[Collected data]
****

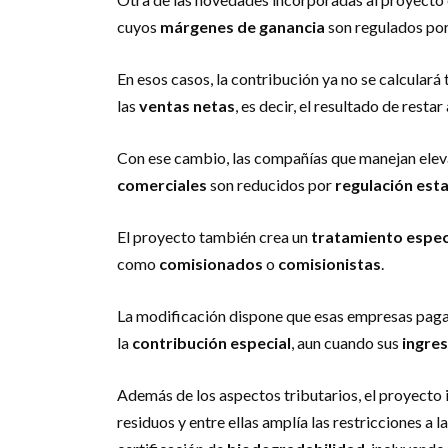
cuyos
márgenes de ganancia
son regulados por
En esos casos, la contribución ya no se calculará
las
ventas netas
, es decir, el resultado de restar
Con ese cambio, las compañías que manejan ele
comerciales
son reducidos por
regulación esta
El proyecto también crea un
tratamiento espec
como
comisionados
o
comisionistas
.
La modificación dispone que esas empresas pa
la
contribución especial
, aun cuando sus
ingre
Además de los aspectos tributarios, el proyecto
residuos y entre ellas amplía las restricciones a l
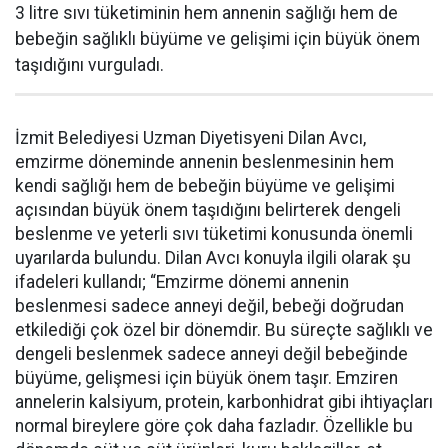
3 litre sıvı tüketiminin hem annenin sağlığı hem de
bebeğin sağlıklı büyüme ve gelişimi için büyük önem
taşıdığını vurguladı.
İzmit Belediyesi Uzman Diyetisyeni Dilan Avcı,
emzirme döneminde annenin beslenmesinin hem
kendi sağlığı hem de bebeğin büyüme ve gelişimi
açısından büyük önem taşıdığını belirterek dengeli
beslenme ve yeterli sıvı tüketimi konusunda önemli
uyarılarda bulundu. Dilan Avcı konuyla ilgili olarak şu
ifadeleri kullandı; “Emzirme dönemi annenin
beslenmesi sadece anneyi değil, bebeği doğrudan
etkilediği çok özel bir dönemdir. Bu süreçte sağlıklı ve
dengeli beslenmek sadece anneyi değil bebeğinde
büyüme, gelişmesi için büyük önem taşır. Emziren
annelerin kalsiyum, protein, karbonhidrat gibi ihtiyaçları
normal bireylere göre çok daha fazladır. Özellikle bu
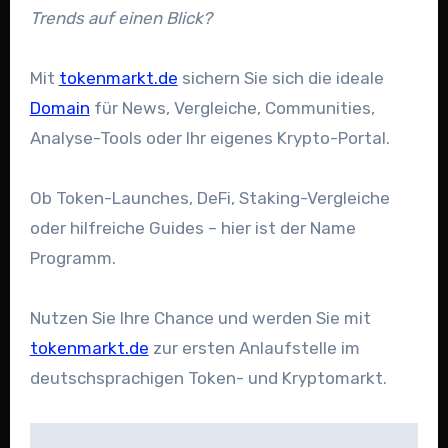
Trends auf einen Blick?
Mit
tokenmarkt.de
sichern Sie sich die ideale
Domain
für News, Vergleiche, Communities,
Analyse-Tools oder Ihr eigenes Krypto-Portal.
Ob Token-Launches, DeFi, Staking-Vergleiche
oder hilfreiche Guides – hier ist der Name
Programm.
Nutzen Sie Ihre Chance und werden Sie mit
tokenmarkt.de
zur ersten Anlaufstelle im
deutschsprachigen Token- und Kryptomarkt.
Beitragsnavigation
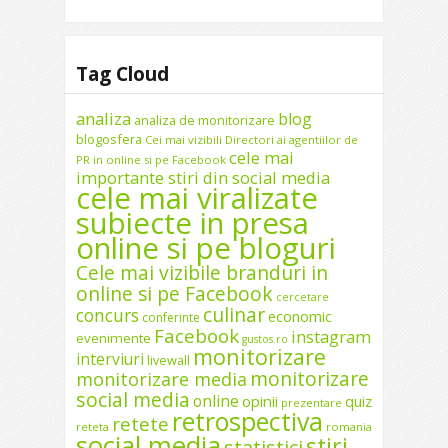
Tag Cloud
analiza
blog
analiza de monitorizare
blogosfera
Cei mai vizibili Directori ai agentiilor de
cele mai
PR in online si pe Facebook
importante stiri din social media
cele mai viralizate
subiecte in presa
online si pe bloguri
Cele mai vizibile branduri in
online si pe Facebook
cercetare
culinar
concurs
economic
conferinte
Facebook
instagram
evenimente
gustos.ro
monitorizare
interviuri
livewall
monitorizare
monitorizare media
social media
online
opinii
quiz
prezentare
retrospectiva
retete
reteta
romania
social media
stiri
statistici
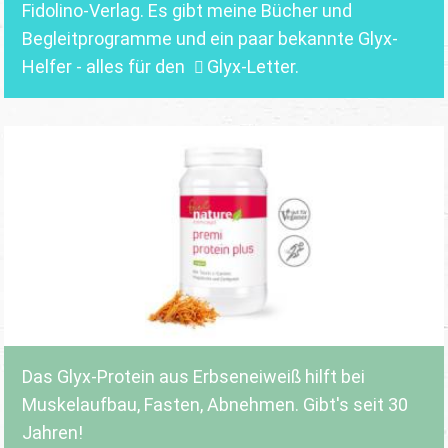
Fidolino-Verlag.
Es gibt meine Bücher und
Begleitprogramme und ein paar bekannte Glyx-
Helfer - alles für den
Glyx-Letter
.
Das Glyx-Protein aus Erbseneiweiß hilft bei
Muskelaufbau, Fasten, Abnehmen. Gibt's seit 30
Jahren!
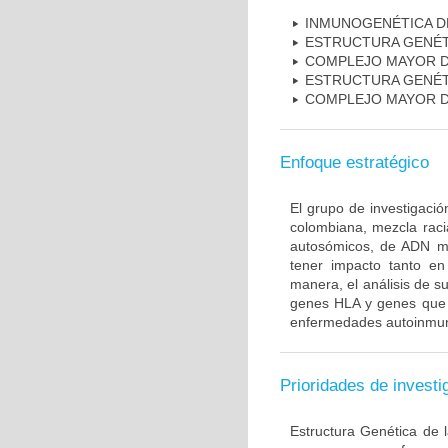
INMUNOGENÉTICA D
ESTRUCTURA GENÉT
COMPLEJO MAYOR D
ESTRUCTURA GENÉT
COMPLEJO MAYOR D
Enfoque estratégico
El grupo de investigaci
colombiana, mezcla raci
autosómicos, de ADN mi
tener impacto tanto e
manera, el análisis de s
genes HLA y genes que i
enfermedades autoinmune
Prioridades de investi
Estructura Genética de 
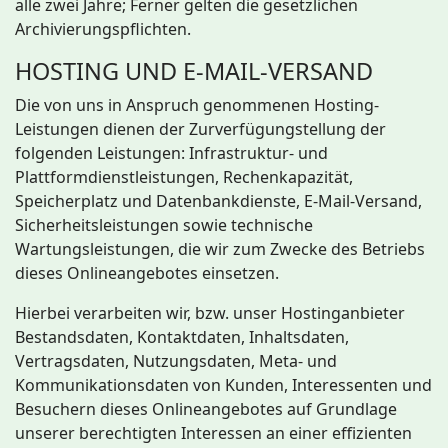
alle zwei Jahre; Ferner gelten die gesetzlichen
Archivierungspflichten.
HOSTING UND E-MAIL-VERSAND
Die von uns in Anspruch genommenen Hosting-
Leistungen dienen der Zurverfügungstellung der
folgenden Leistungen: Infrastruktur- und
Plattformdienstleistungen, Rechenkapazität,
Speicherplatz und Datenbankdienste, E-Mail-Versand,
Sicherheitsleistungen sowie technische
Wartungsleistungen, die wir zum Zwecke des Betriebs
dieses Onlineangebotes einsetzen.
Hierbei verarbeiten wir, bzw. unser Hostinganbieter
Bestandsdaten, Kontaktdaten, Inhaltsdaten,
Vertragsdaten, Nutzungsdaten, Meta- und
Kommunikationsdaten von Kunden, Interessenten und
Besuchern dieses Onlineangebotes auf Grundlage
unserer berechtigten Interessen an einer effizienten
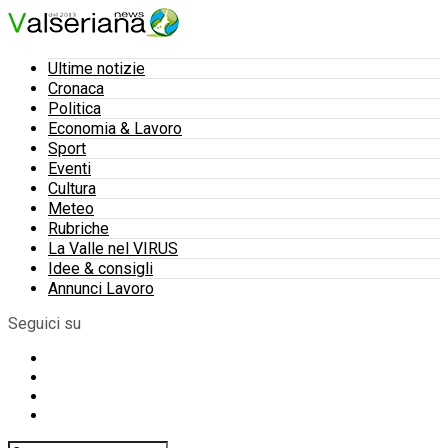
Ultime notizie
Cronaca
Politica
Economia & Lavoro
Sport
Eventi
Cultura
Meteo
Rubriche
La Valle nel VIRUS
Idee & consigli
Annunci Lavoro
Seguici su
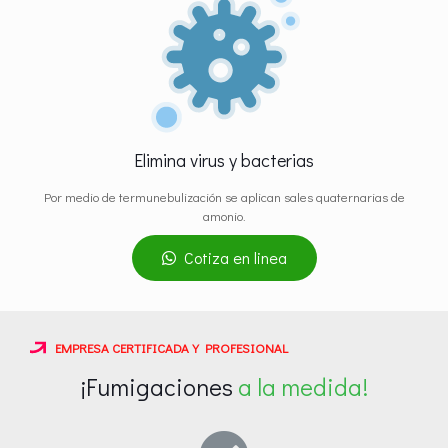
Elimina virus y bacterias
Por medio de termunebulización se aplican sales quaternarias de
amonio.
Cotiza en linea
EMPRESA CERTIFICADA Y PROFESIONAL
¡Fumigaciones
a la medida!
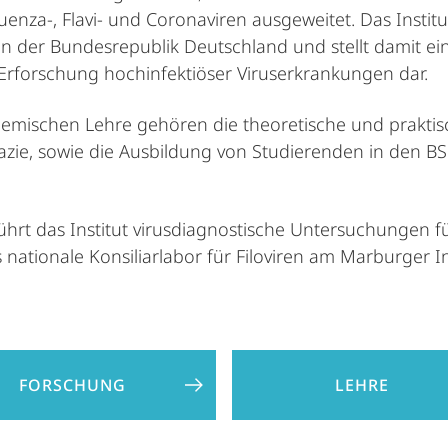
fluenza-, Flavi- und Coronaviren ausgeweitet. Das Institu
 in der Bundesrepublik Deutschland und stellt damit 
d Erforschung hochinfektiöser Viruserkrankungen dar.
ademischen Lehre gehören die theoretische und prakti
zie, sowie die Ausbildung von Studierenden in den 
rt das Institut virusdiagnostische Untersuchungen fü
tionale Konsiliarlabor für Filoviren am Marburger Inst
FORSCHUNG
LEHRE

****

WHAT YOU NEED TO DO.
Nothing but a number belongs in the answer: the number of lines above that contain "dengeli".

RESPONSE BOX.
2